2.3 Formation of Electrospun Scaffolds

To generate electrospun scaffolds for meniscus defect repair, 14.3% w/v poly(ε-caprolactone) (PCL, 80 kDa, Sigma-Aldrich, St. Louis MO) in a 1:1 mixture of tetrahydrofuran (THF, Fisher Chemical, Fairlawn NJ) and N,N-dimethylformamide (DMF, Fisher Chemical) was mixed overnight. A 20 mL syringe was filled with PCL electrospinning solution and fitted with a stainless steel 18G blunt-ended needle that served as a charged spinneret. A flow rate of 2.5 mL/h was maintained for 8 hours with a syringe pump (KDS100, KD Scientific, Holliston, MA). A power supply (ES30N-5W, Gamma High Voltage Research, Inc., Ormond Beach, FL) applied a +13 kV potential difference between the spinneret and the grounded mandrel located at a distance of 12 cm from the spinneret. Additionally, two aluminum shields charged to +10 kV were placed perpendicular to and on either side of the mandrel to better direct the fibers towards the grounded mandrel. The mandrel was rotated via a belt mechanism conjoined to an AC motor (Pacesetter 34R, Bodine Electric, Chicago, IL) at a speed of 10 m/sec to form 800 μm thick mats.
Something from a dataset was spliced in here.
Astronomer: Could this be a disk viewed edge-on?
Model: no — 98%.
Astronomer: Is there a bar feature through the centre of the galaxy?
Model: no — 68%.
2.4 Evaluation of Meniscus-to-Scaffold Repair

After scaffold fabrication, 4 mm scaffold discs were excised using a dermal punch and sterilized under UV light for 10 minutes. Meniscus constructs were created as previously described, but instead of reinserting the central core of tissue, an acellular disc of scaffold was press fit into the defect (Figure 1C). The scaffold repair constructs were cultured in 5 different growth factor regimens: control, continual 50 ng/mL bFGF, 1 week of bFGF, continual 10 ng/mL TGF-β3, or combined 1 week bFGF and continual TGF-β3 (n=8–10/condition). Two replicate experiments were performed for control and TGF-β3 conditions. After 4 weeks, mechanical integration was assessed as described above, with the height (h) of the scaffold disc measured using an OptoNCDT laser measuring device (Micro-Epsilon, Raleigh, NC) after testing. Scaffolds were digested and analyzed for biochemical content as previously described. Similarly, histology was performed by fixing samples in 4% PFA, embedding in Cryo-OCT Compound (Tissue Tek, Fisher, Fairlawn, NJ) with an axial orientation, sectioning and staining as previously described.

2.5 Statistical Analysis

Two-way ANOVA was performed using SYSTAT software (Chicago, IL) to compare time points and conditions, with Tukey's post-hoc testing of differences between groups. Significance was set at p ≤ 0.05.

3 Results

3.1 Evaluation of Meniscus-to-Meniscus Repair with Growth Factor Addition

Meniscus-to-meniscus repair constructs were formed and cultured in vitro. Overall, and similar to previous findings [30], juvenile tissue integrated to a greater extent than adult tissue, with 2-to 4-fold differences in integration strength after 8 weeks (Figure 2A,B). After 8 weeks, short-term (1 week) delivery of 50 ng/mL bFGF resulted in better integration compared to control conditions or continual addition of bFGF, for both juvenile and adult tissue (p < 0.05). Exposure to TGF-β3 resulted in greater improvements in integration strength compared to all non-TGF-β3 groups after 4 weeks in juvenile and after 8 weeks in adult meniscus-to-meniscus samples (p < 0.05). In this context, transient bFGF did not further improve repair. Interestingly, continual delivery of bFGF in the context of continual TGF-β3 reduced integration strength to levels comparable to those found in the absence of TGF-β3 (p < 0.05). Transient (1 week) exposure to TGF-β3 resulted in comparable integration strength to continual TGF-β3 exposure at 4 weeks, but integration strength was lower after 8 weeks under this condition. No major changes were seen in explant morphology, except for a slight decrease in diameter for control juvenile explants.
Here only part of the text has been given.